Nell’Italia dell’amnesia c’è una sola istituzione, che in queste ore ricorda che la sentenza della Cassazione non lava Silvio Berlusconi dall’indegnità politica. È la Chiesa di Francesco.

Tra gli affannati commenti a considerare la vicenda Ruby “chiusa, punto e basta!“, spicca la voce del segretario della Cei, monsignor Nunzio Galantino, che seccamente ha sottolineato: “La legge arriva fino a un certo punto ma il discorso morale è un altro”. Di che si tratti (anche se la casta politica dominante fa finta di non capire) lo ricapitola l’Avvenire con un commento segnalato in prima pagina, sferzante nella titolazione. “Riso amaro… un nodo che resta”.
Il nodo, lo spiega bene il direttore Marco Tarquinio, è quell’articolo della Costituzione, che esige di “adempiere con disciplina e onore” ogni pubblico ufficio e – sottolinea Tarquinio – tanto più vale per chi occupa il “massimo ruolo di governo”.

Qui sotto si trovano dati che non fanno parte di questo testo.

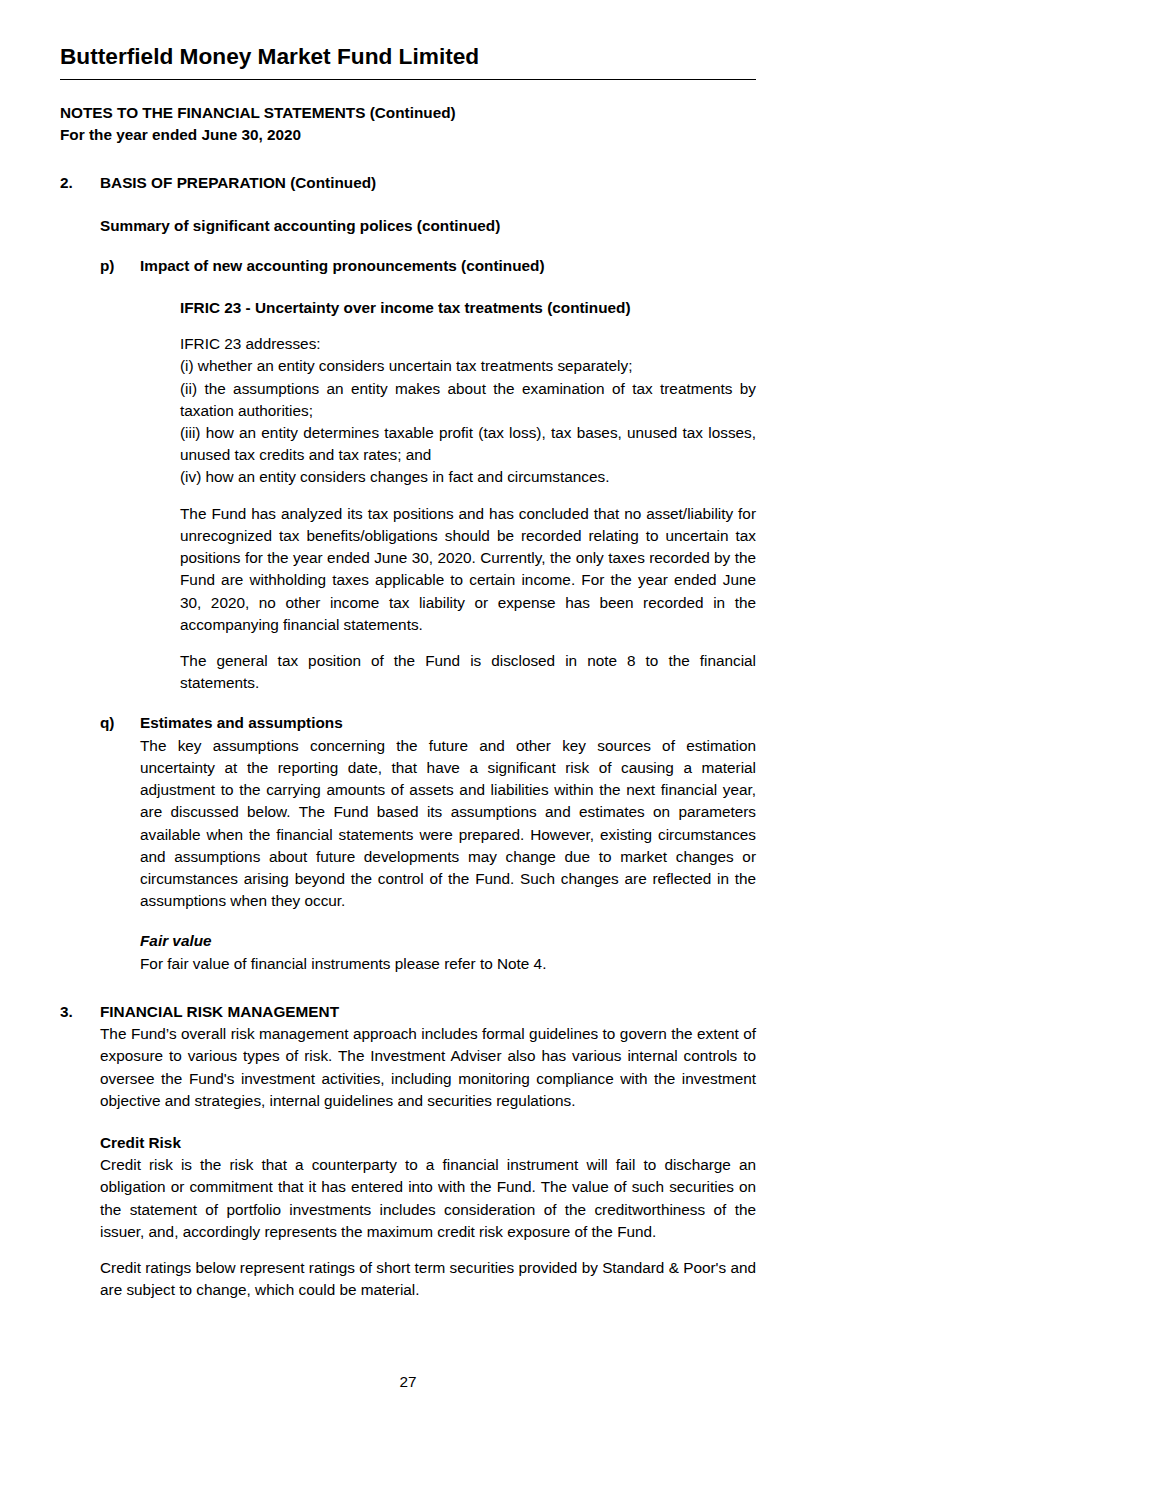Butterfield Money Market Fund Limited
NOTES TO THE FINANCIAL STATEMENTS (Continued)
For the year ended June 30, 2020
2.
BASIS OF PREPARATION (Continued)
Summary of significant accounting polices (continued)
p)
Impact of new accounting pronouncements (continued)
IFRIC 23 - Uncertainty over income tax treatments (continued)
IFRIC 23 addresses:
(i) whether an entity considers uncertain tax treatments separately;
(ii) the assumptions an entity makes about the examination of tax treatments by taxation authorities;
(iii) how an entity determines taxable profit (tax loss), tax bases, unused tax losses, unused tax credits and tax rates; and
(iv) how an entity considers changes in fact and circumstances.
The Fund has analyzed its tax positions and has concluded that no asset/liability for unrecognized tax benefits/obligations should be recorded relating to uncertain tax positions for the year ended June 30, 2020. Currently, the only taxes recorded by the Fund are withholding taxes applicable to certain income. For the year ended June 30, 2020, no other income tax liability or expense has been recorded in the accompanying financial statements.
The general tax position of the Fund is disclosed in note 8 to the financial statements.
q)
Estimates and assumptions
The key assumptions concerning the future and other key sources of estimation uncertainty at the reporting date, that have a significant risk of causing a material adjustment to the carrying amounts of assets and liabilities within the next financial year, are discussed below. The Fund based its assumptions and estimates on parameters available when the financial statements were prepared. However, existing circumstances and assumptions about future developments may change due to market changes or circumstances arising beyond the control of the Fund. Such changes are reflected in the assumptions when they occur.
Fair value
For fair value of financial instruments please refer to Note 4.
3.
FINANCIAL RISK MANAGEMENT
The Fund’s overall risk management approach includes formal guidelines to govern the extent of exposure to various types of risk. The Investment Adviser also has various internal controls to oversee the Fund's investment activities, including monitoring compliance with the investment objective and strategies, internal guidelines and securities regulations.
Credit Risk
Credit risk is the risk that a counterparty to a financial instrument will fail to discharge an obligation or commitment that it has entered into with the Fund. The value of such securities on the statement of portfolio investments includes consideration of the creditworthiness of the issuer, and, accordingly represents the maximum credit risk exposure of the Fund.
Credit ratings below represent ratings of short term securities provided by Standard & Poor's and are subject to change, which could be material.
27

Ci voleva l’effetto Francesco per rompere l’ipocrisia italiana, per cui nella vita pubblica è condannabile solo chi è sanzionato penalmente dal tribunale. Nelle democrazie occidentali non è così.
Negli Stati Uniti, il cui rigore è tenacemente ignorato dal premier modernizzante, c’è un criterio tagliente come la spada: comportamento “appropriato ” o “inappropriato”. Chi sgarra è fuori. Hillary Clinton è già sotto accusa per avere usato per le sue email un server sbagliato. Figurarsi. Berlusconi in Europa e negli Usa non sarebbe da tempo un personaggio verso cui qualsiasi parte politica possa esprimere “grande sintonia”.

Tocca al giornale dei vescovi rammentare l’intreccio tra i “dettagli per nulla entusiasmanti” delle cene di Arcore e le manovre del premier per “avventurosamente ‘liberare’ una ragazza a torto o a ragione accusata di furto, presentandola per di più come nipote di Mubarak”.

La conclusione fulminante è che l’assoluzione della Cassazione “non coincide con un diploma di benemerenza politica e di approvazione morale”. Famiglia Cristiana, che a suo tempo non si piegò alla logica del patto Berlusconi-Vaticano, batte sullo stesso tasto. La sentenza, scandisce, “non ha cancellato con un colpo di spugna i fatti”, ne ha solo negato la valenza penale. Non dovrebbe bastare per “assolvere” certi comportamenti davanti al tribunale della politica e della morale “come si sta cercando da più parti di fare”.

Domani ci sarà chi scriverà che la Cei ha bacchettato Berlusconi. Non di questo si tratta. Le parole del vescovo Galantino, che definisce la posizione dell’Avvenire coraggiosa e da sostenere, indicano l’abisso tra due modi di concepire la responsabilità politica, sociale e istituzionale.

Di qua il modello Arcore-Rignano per cui tutto è riconducibile, sempre, al mercato delle vacche politicante. Di là la visione di una società con regole condivise, anche di etica civile. Valide anzitutto per il giudizio pubblico. Roba da papa venuto dalla fine del mondo.